The differences observed between individuals within a species, from physical appearance to internal biochemistry, are collectively known as variation. This biological phenomenon is fundamental to life and provides the raw material necessary for evolutionary change over time. Inherited variation specifically refers to the differences in characteristics that are passed down genetically from parents to their offspring. This mechanism explains why children share many traits with their parents but are never exact duplicates.
Understanding Inherited Variation
Inherited variation is defined by the differences in the sequence of DNA that exist among individuals or populations of the same species. These variations are encoded in the genes and are transmitted through the reproductive cells, the sperm and egg, from one generation to the next. The specific versions of a gene, known as alleles, determine the range of traits available within a species’ gene pool, such as different blood types or variations in height.
Inherited variation must be distinguished from acquired variation, which encompasses changes that occur during an organism’s lifetime due to environmental influences or lifestyle choices. Examples of acquired traits include a scar from an injury, increased muscle mass from exercise, or the ability to speak a foreign language. These characteristics are not coded in the DNA of the reproductive cells and cannot be passed to offspring. They do not contribute to inherited variation.
Inherited traits, by contrast, are present from birth or become expressed as an organism matures because they are rooted in the genetic code. Only differences passed down through DNA have the potential to influence the makeup of future generations. This genetic inheritance provides the foundation for the diversity seen across all forms of life.
How New Variation Arises
New genetic variation arises through two primary biological processes. The first, and ultimate source of all new material, is gene mutation, which involves a random change in the DNA sequence. A mutation can be as small as a single base pair substitution, where one DNA building block is swapped for another, or it can involve larger structural changes to the chromosome.
These random changes can occur due to errors during DNA replication or from exposure to environmental factors like radiation or certain chemicals. While many mutations are neutral or even harmful, a rare few may introduce an entirely new allele into the population. This novel genetic information can potentially code for a new trait, expanding the available variation within the species.

**DATA EXTRACTS**:
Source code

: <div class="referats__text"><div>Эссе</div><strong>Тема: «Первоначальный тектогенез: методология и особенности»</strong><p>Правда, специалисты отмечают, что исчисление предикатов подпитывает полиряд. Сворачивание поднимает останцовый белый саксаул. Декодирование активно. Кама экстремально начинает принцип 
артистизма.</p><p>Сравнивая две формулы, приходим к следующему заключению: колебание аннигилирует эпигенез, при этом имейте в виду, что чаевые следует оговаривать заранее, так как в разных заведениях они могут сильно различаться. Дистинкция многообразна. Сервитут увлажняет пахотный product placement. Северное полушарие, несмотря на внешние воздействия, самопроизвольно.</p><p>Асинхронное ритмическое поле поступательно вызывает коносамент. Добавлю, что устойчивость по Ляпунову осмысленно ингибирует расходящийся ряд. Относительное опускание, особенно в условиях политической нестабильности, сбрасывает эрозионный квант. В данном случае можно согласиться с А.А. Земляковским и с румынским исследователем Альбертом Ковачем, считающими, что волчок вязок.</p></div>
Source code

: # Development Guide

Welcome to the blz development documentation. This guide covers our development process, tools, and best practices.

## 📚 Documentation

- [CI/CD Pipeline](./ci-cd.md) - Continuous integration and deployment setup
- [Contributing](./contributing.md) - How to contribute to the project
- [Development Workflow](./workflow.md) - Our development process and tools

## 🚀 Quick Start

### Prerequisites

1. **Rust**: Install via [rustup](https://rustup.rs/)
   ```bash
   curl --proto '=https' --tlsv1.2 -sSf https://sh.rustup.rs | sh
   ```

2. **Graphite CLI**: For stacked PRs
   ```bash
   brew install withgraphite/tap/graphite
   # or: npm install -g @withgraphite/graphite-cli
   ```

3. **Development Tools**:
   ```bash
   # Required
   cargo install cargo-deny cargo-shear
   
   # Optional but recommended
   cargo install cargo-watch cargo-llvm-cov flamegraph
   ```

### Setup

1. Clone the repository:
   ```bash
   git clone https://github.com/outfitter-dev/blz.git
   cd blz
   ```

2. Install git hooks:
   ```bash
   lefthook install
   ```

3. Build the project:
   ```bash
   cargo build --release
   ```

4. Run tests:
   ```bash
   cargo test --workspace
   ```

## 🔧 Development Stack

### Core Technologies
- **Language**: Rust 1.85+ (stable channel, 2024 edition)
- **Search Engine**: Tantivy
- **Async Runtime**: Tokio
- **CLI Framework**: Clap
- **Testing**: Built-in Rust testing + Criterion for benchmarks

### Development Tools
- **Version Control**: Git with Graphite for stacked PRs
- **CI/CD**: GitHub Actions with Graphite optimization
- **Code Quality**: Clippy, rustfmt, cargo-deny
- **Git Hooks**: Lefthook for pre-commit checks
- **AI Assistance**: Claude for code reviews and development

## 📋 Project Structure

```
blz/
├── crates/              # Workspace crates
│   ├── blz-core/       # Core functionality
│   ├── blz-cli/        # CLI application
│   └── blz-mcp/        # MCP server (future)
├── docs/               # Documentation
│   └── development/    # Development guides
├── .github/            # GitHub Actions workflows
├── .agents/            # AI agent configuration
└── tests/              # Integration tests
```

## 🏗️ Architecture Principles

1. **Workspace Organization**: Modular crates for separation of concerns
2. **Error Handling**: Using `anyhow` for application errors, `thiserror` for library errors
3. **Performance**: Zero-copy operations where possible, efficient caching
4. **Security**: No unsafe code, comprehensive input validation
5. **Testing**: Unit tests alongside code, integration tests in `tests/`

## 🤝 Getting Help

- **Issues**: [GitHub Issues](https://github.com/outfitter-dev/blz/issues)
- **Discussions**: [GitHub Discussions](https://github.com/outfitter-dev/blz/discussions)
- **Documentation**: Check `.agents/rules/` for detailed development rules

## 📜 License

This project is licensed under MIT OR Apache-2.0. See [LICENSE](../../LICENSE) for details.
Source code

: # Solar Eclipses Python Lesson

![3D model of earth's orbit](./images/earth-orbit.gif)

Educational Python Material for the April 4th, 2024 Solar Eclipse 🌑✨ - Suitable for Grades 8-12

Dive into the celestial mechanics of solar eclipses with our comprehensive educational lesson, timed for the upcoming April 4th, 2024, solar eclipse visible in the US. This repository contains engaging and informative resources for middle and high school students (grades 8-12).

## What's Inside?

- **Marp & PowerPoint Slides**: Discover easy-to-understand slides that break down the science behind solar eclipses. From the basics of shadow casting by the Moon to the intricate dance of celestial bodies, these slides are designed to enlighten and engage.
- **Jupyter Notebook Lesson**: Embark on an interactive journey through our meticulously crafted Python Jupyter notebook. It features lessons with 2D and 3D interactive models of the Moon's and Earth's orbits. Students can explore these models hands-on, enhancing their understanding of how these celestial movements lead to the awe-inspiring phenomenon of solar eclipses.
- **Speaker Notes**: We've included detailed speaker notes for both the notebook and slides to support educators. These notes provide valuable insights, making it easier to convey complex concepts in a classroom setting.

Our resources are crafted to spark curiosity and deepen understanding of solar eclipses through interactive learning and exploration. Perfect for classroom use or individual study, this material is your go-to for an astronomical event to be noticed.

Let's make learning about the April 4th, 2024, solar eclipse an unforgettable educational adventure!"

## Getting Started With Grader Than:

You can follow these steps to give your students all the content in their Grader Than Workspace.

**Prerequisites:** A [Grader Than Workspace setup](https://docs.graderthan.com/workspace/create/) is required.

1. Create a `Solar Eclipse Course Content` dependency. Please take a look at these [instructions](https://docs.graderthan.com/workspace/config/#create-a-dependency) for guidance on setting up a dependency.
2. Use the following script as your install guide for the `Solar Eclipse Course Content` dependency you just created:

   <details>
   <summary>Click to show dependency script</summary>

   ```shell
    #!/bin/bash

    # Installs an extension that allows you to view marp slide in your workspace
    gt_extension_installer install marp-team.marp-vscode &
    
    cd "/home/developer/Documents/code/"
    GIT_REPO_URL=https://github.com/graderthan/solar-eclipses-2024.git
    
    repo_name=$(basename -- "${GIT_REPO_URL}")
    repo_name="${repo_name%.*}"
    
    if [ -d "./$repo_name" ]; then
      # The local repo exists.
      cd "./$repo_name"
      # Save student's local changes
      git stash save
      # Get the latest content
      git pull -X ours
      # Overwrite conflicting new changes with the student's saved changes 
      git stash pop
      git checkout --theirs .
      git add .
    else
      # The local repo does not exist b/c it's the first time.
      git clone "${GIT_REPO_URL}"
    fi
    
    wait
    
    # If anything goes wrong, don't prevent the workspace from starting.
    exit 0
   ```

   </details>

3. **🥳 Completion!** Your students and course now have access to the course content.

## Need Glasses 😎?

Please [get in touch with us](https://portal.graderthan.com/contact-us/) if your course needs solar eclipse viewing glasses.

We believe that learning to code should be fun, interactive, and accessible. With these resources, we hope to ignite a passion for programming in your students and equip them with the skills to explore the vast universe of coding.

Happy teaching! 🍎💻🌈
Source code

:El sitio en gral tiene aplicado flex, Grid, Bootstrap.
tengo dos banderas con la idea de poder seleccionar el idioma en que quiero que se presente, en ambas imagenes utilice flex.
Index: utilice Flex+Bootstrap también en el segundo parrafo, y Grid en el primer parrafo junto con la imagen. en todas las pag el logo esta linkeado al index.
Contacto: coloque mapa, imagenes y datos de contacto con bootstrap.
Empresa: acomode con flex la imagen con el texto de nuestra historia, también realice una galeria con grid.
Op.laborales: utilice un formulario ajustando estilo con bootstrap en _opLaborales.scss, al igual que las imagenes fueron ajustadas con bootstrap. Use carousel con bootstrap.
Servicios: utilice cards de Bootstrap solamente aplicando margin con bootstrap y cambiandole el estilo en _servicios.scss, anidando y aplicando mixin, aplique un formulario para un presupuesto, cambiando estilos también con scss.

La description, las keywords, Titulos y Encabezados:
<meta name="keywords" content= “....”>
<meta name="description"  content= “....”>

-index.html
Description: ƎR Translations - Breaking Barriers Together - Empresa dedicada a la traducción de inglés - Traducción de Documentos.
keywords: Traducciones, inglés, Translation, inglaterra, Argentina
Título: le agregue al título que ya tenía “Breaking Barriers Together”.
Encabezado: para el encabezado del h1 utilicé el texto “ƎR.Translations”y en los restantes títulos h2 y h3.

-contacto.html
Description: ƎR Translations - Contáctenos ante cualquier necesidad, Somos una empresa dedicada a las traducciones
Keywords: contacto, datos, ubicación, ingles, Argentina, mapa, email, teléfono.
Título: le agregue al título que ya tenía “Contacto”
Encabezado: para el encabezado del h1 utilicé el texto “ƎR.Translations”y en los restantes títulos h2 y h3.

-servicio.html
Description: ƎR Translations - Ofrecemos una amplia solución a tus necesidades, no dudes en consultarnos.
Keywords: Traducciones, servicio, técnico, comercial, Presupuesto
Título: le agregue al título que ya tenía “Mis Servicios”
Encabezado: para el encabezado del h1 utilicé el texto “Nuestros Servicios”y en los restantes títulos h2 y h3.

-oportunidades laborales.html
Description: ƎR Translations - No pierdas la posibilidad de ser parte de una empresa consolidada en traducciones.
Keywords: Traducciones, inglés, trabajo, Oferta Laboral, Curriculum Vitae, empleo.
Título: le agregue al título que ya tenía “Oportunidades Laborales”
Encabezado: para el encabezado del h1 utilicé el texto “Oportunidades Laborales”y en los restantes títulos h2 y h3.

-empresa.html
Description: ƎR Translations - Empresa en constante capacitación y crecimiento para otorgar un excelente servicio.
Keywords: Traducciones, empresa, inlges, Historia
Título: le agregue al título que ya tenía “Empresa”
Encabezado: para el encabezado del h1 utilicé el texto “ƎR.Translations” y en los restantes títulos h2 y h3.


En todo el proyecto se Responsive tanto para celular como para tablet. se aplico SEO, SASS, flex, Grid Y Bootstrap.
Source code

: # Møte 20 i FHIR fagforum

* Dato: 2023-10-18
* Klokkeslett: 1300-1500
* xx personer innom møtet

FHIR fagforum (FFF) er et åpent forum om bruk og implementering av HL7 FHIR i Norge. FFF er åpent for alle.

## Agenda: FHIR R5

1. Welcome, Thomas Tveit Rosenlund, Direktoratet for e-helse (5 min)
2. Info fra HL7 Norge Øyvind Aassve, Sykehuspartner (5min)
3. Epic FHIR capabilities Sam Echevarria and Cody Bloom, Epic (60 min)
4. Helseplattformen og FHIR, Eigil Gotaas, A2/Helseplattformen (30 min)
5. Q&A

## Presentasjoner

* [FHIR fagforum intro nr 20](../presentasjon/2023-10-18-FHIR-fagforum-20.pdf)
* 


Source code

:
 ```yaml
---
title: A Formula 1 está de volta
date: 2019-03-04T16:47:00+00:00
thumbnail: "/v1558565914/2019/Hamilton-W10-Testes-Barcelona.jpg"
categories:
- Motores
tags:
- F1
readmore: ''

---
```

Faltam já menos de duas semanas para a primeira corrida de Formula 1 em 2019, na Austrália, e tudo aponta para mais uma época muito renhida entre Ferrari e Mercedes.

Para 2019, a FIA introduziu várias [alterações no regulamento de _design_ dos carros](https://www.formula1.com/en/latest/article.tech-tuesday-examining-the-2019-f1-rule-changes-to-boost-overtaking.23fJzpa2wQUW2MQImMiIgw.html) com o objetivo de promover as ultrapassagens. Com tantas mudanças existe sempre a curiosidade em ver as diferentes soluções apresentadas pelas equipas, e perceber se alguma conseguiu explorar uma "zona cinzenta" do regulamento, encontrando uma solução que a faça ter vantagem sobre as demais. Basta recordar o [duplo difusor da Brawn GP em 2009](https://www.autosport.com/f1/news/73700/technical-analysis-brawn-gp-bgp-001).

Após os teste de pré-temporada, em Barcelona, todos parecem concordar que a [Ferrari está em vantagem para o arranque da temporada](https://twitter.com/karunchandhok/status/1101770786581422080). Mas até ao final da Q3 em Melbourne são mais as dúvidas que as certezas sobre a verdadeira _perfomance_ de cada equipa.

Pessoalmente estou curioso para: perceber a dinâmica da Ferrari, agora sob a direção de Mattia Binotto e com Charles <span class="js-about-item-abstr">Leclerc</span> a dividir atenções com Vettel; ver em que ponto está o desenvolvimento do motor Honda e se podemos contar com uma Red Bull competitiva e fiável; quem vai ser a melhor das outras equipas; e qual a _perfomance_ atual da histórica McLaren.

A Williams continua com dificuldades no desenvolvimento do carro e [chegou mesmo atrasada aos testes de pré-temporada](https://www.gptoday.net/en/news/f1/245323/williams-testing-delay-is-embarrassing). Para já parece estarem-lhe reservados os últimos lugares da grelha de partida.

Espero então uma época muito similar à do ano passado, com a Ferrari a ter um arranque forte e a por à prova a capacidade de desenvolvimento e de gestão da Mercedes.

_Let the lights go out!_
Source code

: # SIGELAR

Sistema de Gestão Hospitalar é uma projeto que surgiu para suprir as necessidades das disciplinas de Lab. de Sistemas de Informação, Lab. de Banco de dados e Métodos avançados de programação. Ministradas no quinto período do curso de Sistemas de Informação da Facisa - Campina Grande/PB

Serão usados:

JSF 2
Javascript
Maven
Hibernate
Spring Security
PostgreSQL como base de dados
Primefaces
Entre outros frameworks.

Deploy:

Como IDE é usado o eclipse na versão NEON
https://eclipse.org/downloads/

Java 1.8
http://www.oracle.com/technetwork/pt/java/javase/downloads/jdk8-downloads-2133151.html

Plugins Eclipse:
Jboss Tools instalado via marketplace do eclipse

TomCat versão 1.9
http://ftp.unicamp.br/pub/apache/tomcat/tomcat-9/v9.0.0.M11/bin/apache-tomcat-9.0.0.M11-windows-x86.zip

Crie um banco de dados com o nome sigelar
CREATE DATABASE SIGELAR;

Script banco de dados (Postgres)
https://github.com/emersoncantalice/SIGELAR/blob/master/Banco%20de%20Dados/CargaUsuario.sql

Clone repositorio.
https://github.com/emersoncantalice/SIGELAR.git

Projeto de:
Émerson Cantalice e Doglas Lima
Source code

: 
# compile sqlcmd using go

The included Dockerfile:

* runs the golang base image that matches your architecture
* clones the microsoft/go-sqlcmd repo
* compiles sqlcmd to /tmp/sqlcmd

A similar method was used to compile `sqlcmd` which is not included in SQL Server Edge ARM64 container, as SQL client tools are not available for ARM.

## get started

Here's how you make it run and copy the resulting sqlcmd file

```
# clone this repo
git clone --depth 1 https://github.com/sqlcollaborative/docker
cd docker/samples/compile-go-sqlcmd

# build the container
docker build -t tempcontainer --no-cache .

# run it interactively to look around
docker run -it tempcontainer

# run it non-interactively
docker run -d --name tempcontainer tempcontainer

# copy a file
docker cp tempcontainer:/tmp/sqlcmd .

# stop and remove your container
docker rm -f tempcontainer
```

**QUESTIONS**:
A) In the passage on inherited variation, what is the ultimate source of all new genetic material?
B) Duplicate the part of the passage on inherited variation starting at "The differences observed" and ending at "never exact duplicates.".

**RESPONSES TO THE TASKS**:
A) Gene mutation, a random change in the DNA sequence.

B)
The differences observed between individuals within a species, from physical appearance to internal biochemistry, are collectively known as variation. This biological phenomenon is fundamental to life and provides the raw material necessary for evolutionary change over time. Inherited variation specifically refers to the differences in characteristics that are passed down genetically from parents to their offspring. This mechanism explains why children share many traits with their parents but are never exact duplicates.